How UNI Relates to Python-Based Active-Inference Tooling

By Michael Polzin. Posted 1 July 2026. Working hypothesis, evidence classes tagged inline.

Most working code in active inference today is written in Python. UNI is written in Elixir. That is a stack choice, not a claim of superiority, and it matters less than the science the two stacks share. Here is where the ecosystems meet, where they diverge, and why we treat the Python tooling as a companion, not a competitor.

The Python ecosystem, honestly summarised

The reference Python library is pymdp, an open POMDP active-inference toolkit that encodes generative models as categorical A, B, C, D matrices and computes variational free energy over discrete state spaces (Class E, per the pymdp paper by Heins, Millidge, Demekas and colleagues, 2022). Around it sit SPM style MATLAB DEM demos, the newer bayesian-flow-networks line of research, and a growing set of PyTorch and JAX notebooks aimed at scaling inference over continuous states. Books in the same orbit, Parr, Pezzulo and Friston (2022) chief among them, ground the math (Class E).

This is a healthy ecosystem, with real code you can run, and it teaches the equations well. If your team already lives in Python, that is the natural door in.

A complementary course, not a rival

The Themesis course Building Active Inference in Python is a hands-on Python walk through generative models, KL divergence, and free-energy minimisation, taught by AJ Maren (Class E). We link to it because it is a good on-ramp for practitioners who want to write the math themselves in the ecosystem where most of it already runs. Different stack from our Elixir workbench, same underlying science, and the two do not conflict. This is a factual pointer to a public course, not an endorsement of UNI by Themesis or of Themesis by UNI. Each project stands on its own receipts.

Where UNI diverges: BEAM, not batches

UNI's workbench runs on Elixir and the BEAM virtual machine. The reason is operational, not aesthetic. Active inference in the field is a control loop: perceive, update the posterior, act, observe, repeat, forever, across many concurrent agents that occasionally have to be restarted without taking the world down (Class C). BEAM was built for exactly that shape of workload, with cheap processes, supervisor trees, and hot code loading. The Precision Lab, Echo Lab, Loop Lab, Heart Lab, and Cell Lab on this site are each a long-lived process tree, not a script that computes once and exits.

Python remains excellent for the paper-writing side of the work: derive the update, plot the belief, publish the notebook.
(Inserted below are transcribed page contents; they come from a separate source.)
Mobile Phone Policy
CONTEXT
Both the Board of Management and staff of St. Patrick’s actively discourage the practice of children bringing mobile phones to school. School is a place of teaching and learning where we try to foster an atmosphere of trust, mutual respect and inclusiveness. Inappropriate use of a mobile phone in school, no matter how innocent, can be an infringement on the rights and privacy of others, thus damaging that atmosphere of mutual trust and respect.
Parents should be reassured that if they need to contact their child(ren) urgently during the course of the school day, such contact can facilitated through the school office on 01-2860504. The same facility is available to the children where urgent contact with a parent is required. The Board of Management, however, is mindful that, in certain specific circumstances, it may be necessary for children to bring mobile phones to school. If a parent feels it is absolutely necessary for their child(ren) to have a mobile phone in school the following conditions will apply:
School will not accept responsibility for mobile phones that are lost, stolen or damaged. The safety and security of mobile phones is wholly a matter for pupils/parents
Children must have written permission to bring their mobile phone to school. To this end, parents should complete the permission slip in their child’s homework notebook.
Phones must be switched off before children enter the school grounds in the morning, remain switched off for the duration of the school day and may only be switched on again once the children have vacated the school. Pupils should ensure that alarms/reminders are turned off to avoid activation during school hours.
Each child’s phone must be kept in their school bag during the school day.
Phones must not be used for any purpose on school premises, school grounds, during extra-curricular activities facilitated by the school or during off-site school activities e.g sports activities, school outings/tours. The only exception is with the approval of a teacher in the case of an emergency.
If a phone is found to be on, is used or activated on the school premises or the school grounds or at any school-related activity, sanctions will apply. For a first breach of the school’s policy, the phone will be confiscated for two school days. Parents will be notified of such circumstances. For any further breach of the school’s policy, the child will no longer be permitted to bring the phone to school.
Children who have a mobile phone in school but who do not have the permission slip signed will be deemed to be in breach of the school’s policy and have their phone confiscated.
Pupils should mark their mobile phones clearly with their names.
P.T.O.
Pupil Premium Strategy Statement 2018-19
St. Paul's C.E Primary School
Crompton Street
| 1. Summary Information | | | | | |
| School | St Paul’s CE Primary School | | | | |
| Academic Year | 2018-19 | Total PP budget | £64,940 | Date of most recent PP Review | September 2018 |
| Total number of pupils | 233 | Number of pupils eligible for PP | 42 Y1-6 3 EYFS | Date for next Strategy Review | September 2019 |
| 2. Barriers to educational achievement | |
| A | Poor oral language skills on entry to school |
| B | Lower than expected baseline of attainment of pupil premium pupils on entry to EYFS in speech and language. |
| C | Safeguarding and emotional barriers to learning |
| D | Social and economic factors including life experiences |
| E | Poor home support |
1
UNI does that side too, but our production surface is a supervised BEAM process rather than a Jupyter kernel (Class C). Choose the stack that fits the shape of the load.
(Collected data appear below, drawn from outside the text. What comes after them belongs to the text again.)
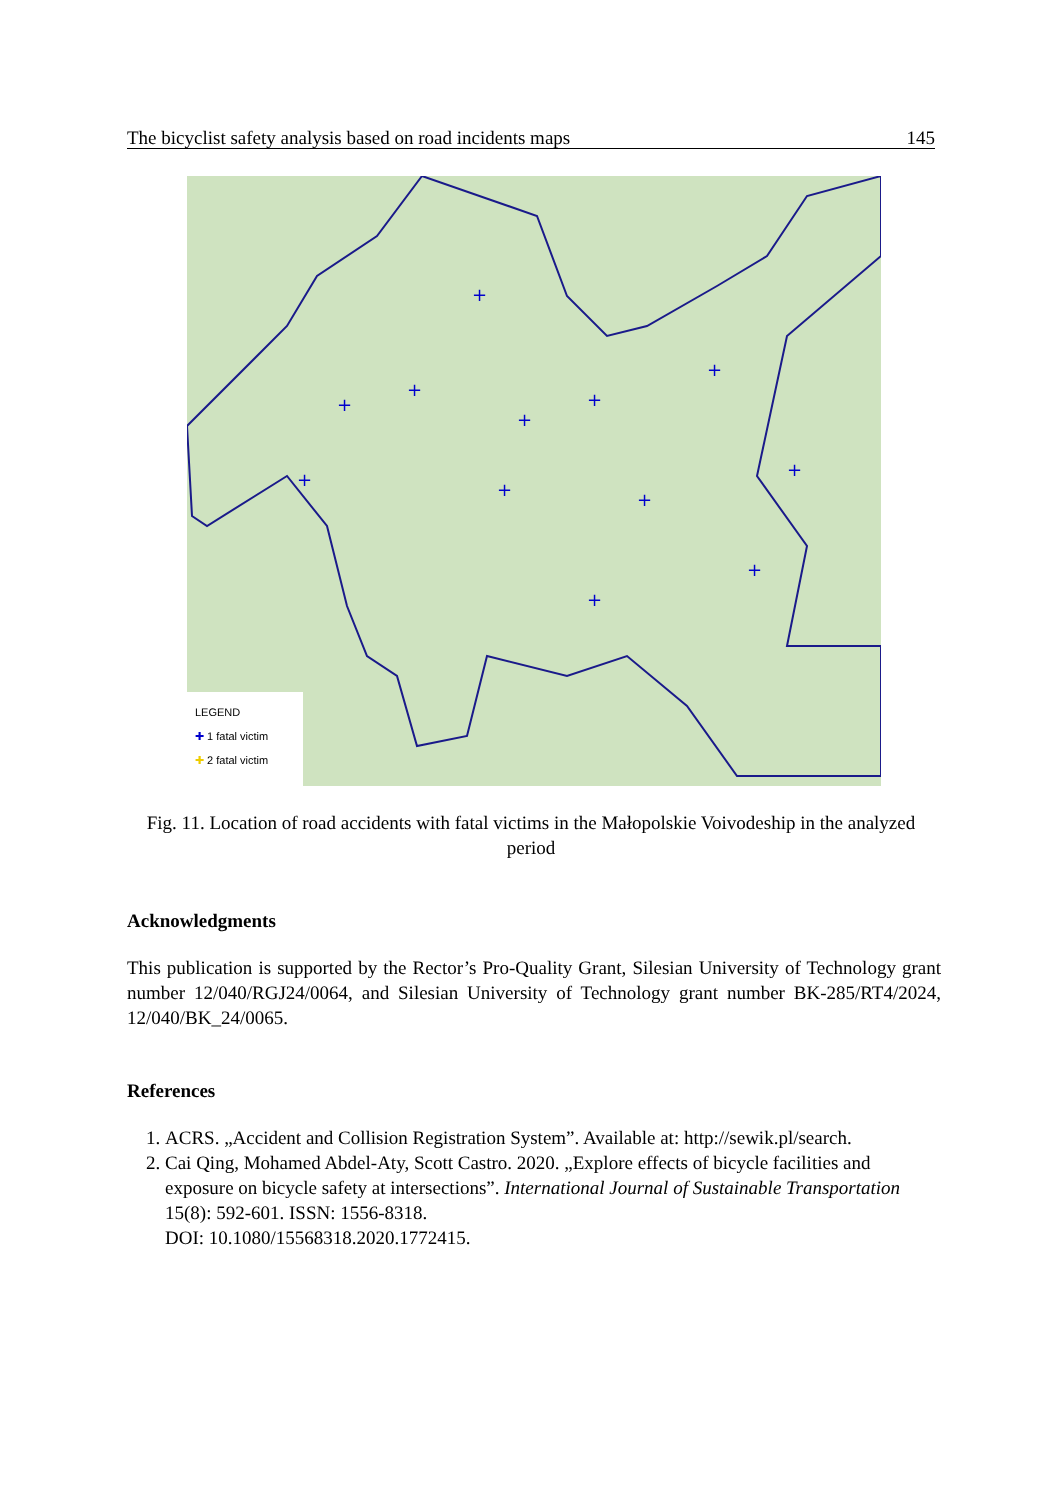The bicyclist safety analysis based on road incidents maps 145
+
+
+
+
+
+
+
+
+
+
+
+
LEGEND
✚ 1 fatal victim
✚ 2 fatal victim
Fig. 11. Location of road accidents with fatal victims in the Małopolskie Voivodeship in the analyzed period
Acknowledgments
This publication is supported by the Rector’s Pro-Quality Grant, Silesian University of Technology grant number 12/040/RGJ24/0064, and Silesian University of Technology grant number BK-285/RT4/2024, 12/040/BK_24/0065.
References
1. ACRS. „Accident and Collision Registration System”. Available at: http://sewik.pl/search.
2. Cai Qing, Mohamed Abdel-Aty, Scott Castro. 2020. „Explore effects of bicycle facilities and exposure on bicycle safety at intersections”. International Journal of Sustainable Transportation 15(8): 592-601. ISSN: 1556-8318.
DOI: 10.1080/15568318.2020.1772415.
What we borrow, what we test, what we publish

We borrow the discrete-time POMDP formulation from Parr, Pezzulo and Friston (2022) and keep the vocabulary common: generative model, Markov blanket, variational free energy, policy precision, expected free energy (Class E). We do not host their code, we cite it.

We test our own implementations in the open. The Cell Lab is a pre-registered falsification benchmark: five claims written with their falsifiers before any run, three losses recorded as plainly as the wins (Class E, benchmark on the Science page). Anyone reproducing the setup in Python is welcome, and if a Python controller beats ours on a family we lose, that is exactly the disconfirmation the benchmark is designed to surface.

Framing, without the salesmanship

UNI is a working hypothesis on an attainable path toward General Natural Intelligence: a natural, active-inference approach whose evidence is growing, evidence-classed, and tested in the open. Do not take the claim on faith. Test the build, inspect the gates, and help us find where it fails.

The Python tooling is doing the same work in a different language. Treat both as instruments, not tribes.